#### Extract

Return to textIn addition to differences in loan repayment rates by the level of education and socioeconomic backgrounds of borrowers, one may expect that the type of institution attended could impact the ability to repay student loans. These differences can be explored since the survey asks respondents the name of the institution attended for their undergraduate education or, in the case of students who did not complete at least an associate degree, their most recent educational program. Institutions can then be separated into for-profit, nonprofit, and public schools using the Carnegie Classification of Institutions of Higher Education ™.15
The survey observes that borrowers who attended for-profit institutions are more likely to report being behind on student loans payments than those who attended public or nonprofit schools (table 14). While 6 percent of students who attended a public institution are behind on their student loan payments, 16 percent of those who attended a for-profit institution report that they are behind.
Currently owe education debt, behind | Currently owe education debt, not behind | Paid off loan |
|
---|---|---|---|
Public | 5.8 | 50.6 | 43.7 |
Private nonprofit | 3.3 | 44.6 | 52.1 |
Private for-profit | 16.4 | 60.3 | 23.4 |
Overall | 7.9 | 48.0 | 44.1 |
Total number of respondents | 1,461 |
Note: Among respondents who took out student loans for their own education.
This high default rate for students who attended for-profit institutions may be partially attributable to differences in the rate of return across education sectors.16 However, just as degree completion is closely related to the socioeconomic and demographic backgrounds of students, students attending for-profit institutions are disproportionately likely to be first-generation college students or minority students and are less likely to complete their degree. Over 95 percent of respondents who attended for-profit institutions went to either part-time/two-year institutions or to institutions classified by the Carnegie Classification™ as having inclusive admissions criteria. In contrast, over half of students attending nonprofit or public institutions went to schools with selective or more selective admissions.17
One way to assess whether the differences in payment status between for-profit, nonprofit, and public institutions is simply due to difference in their selectivity is by comparing the student loan payment status of respondents who attended for-profit schools to those who attended two-year or inclusive public or nonprofit institutions, and excluding those who attended selective public or nonprofit schools. These two-year and inclusive institutions have admissions profiles closer to those of many for-profit institutions. When doing so, the gap between public, nonprofit, and for-profit institutions shrinks but does not disappear completely. Nine percent of students who borrowed to attend a two-year or inclusive public or nonprofit institution report that they are behind on their student loans. While this is a higher rate of being behind on loans than that seen for all students attending public or nonprofit institutions, it remains below the 16 percent of students who borrowed to attend a for-profit institution that are behind.

########
#### Input data

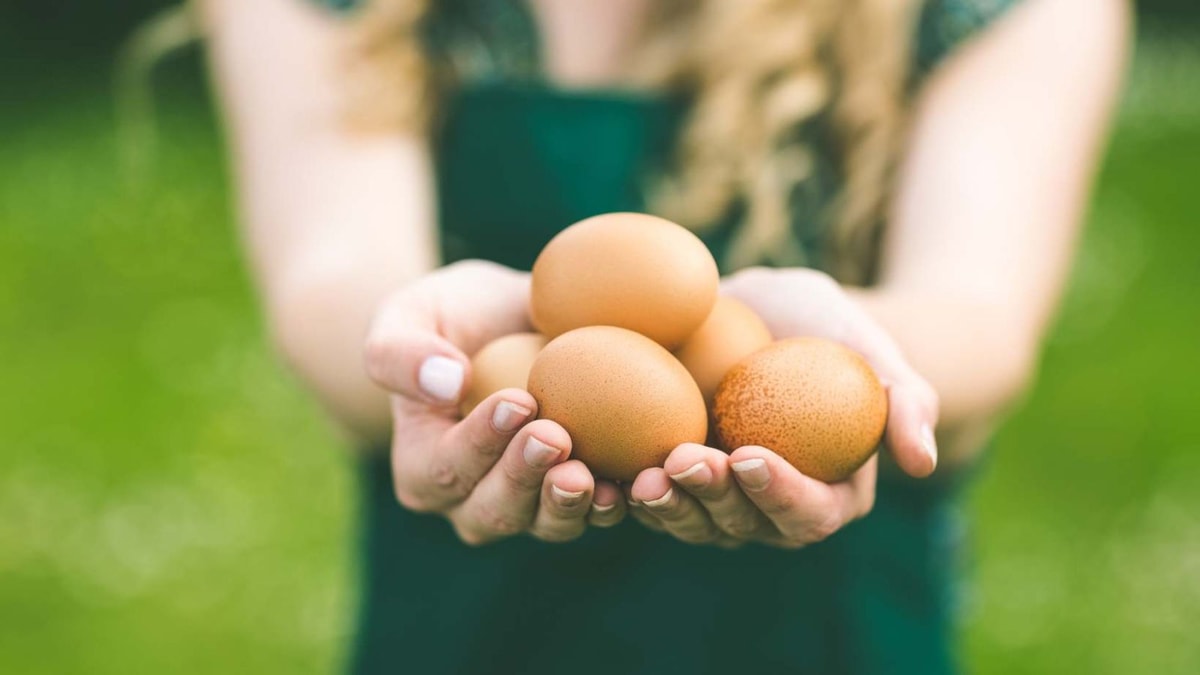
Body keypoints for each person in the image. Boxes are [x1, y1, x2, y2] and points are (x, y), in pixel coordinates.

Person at [197, 0, 1128, 672]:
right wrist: (433, 353)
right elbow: (329, 280)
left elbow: (978, 316)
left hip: (824, 630)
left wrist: (835, 362)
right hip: (472, 621)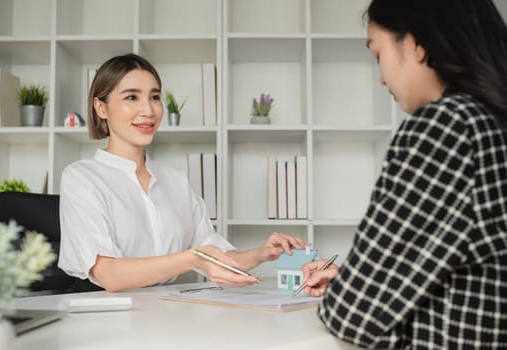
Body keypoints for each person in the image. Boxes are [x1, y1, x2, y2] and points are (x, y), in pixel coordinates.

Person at [301, 0, 507, 348]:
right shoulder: (490, 122)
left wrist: (351, 289)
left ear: (415, 44)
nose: (381, 77)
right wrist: (354, 281)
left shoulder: (448, 127)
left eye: (378, 54)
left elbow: (353, 315)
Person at [58, 53, 307, 292]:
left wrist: (261, 253)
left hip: (166, 309)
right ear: (101, 108)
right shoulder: (82, 178)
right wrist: (194, 259)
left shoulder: (174, 179)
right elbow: (109, 274)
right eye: (131, 97)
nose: (148, 110)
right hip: (105, 316)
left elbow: (213, 254)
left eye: (155, 97)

########

*Task set*.
• 1. Using the text on student loan repayment by type of institution, say whether each statement agrees with it: (a) 16 percent of borrowers who attended a for-profit institution report being behind on payments; (b) most borrowers who attended for-profit institutions went to schools with selective admissions; (c) comparing for-profit schools only with two-year or inclusive public and nonprofit schools closes the gap entirely. Answer each yes or no and quote the words of the text that decide it.
• 2. Print the part of the text on student loan repayment from "Currently owe education debt, behind" to "their own education.", copied exactly.

*Exercise results*.
• 1.
(a) Yes: "16 percent of those who attended a for-profit institution report that they are behind."
(b) No: "Over 95 percent of respondents who attended for-profit institutions went to either part-time/two-year institutions or to institutions classified by the Carnegie Classification™ as having inclusive admissions criteria."
(c) No: "the gap between public, nonprofit, and for-profit institutions shrinks but does not disappear completely."

• 2.
Currently owe education debt, behind | Currently owe education debt, not behind | Paid off loan |
|
---|---|---|---|
Public | 5.8 | 50.6 | 43.7 |
Private nonprofit | 3.3 | 44.6 | 52.1 |
Private for-profit | 16.4 | 60.3 | 23.4 |
Overall | 7.9 | 48.0 | 44.1 |
Total number of respondents | 1,461 |
Note: Among respondents who took out student loans for their own education.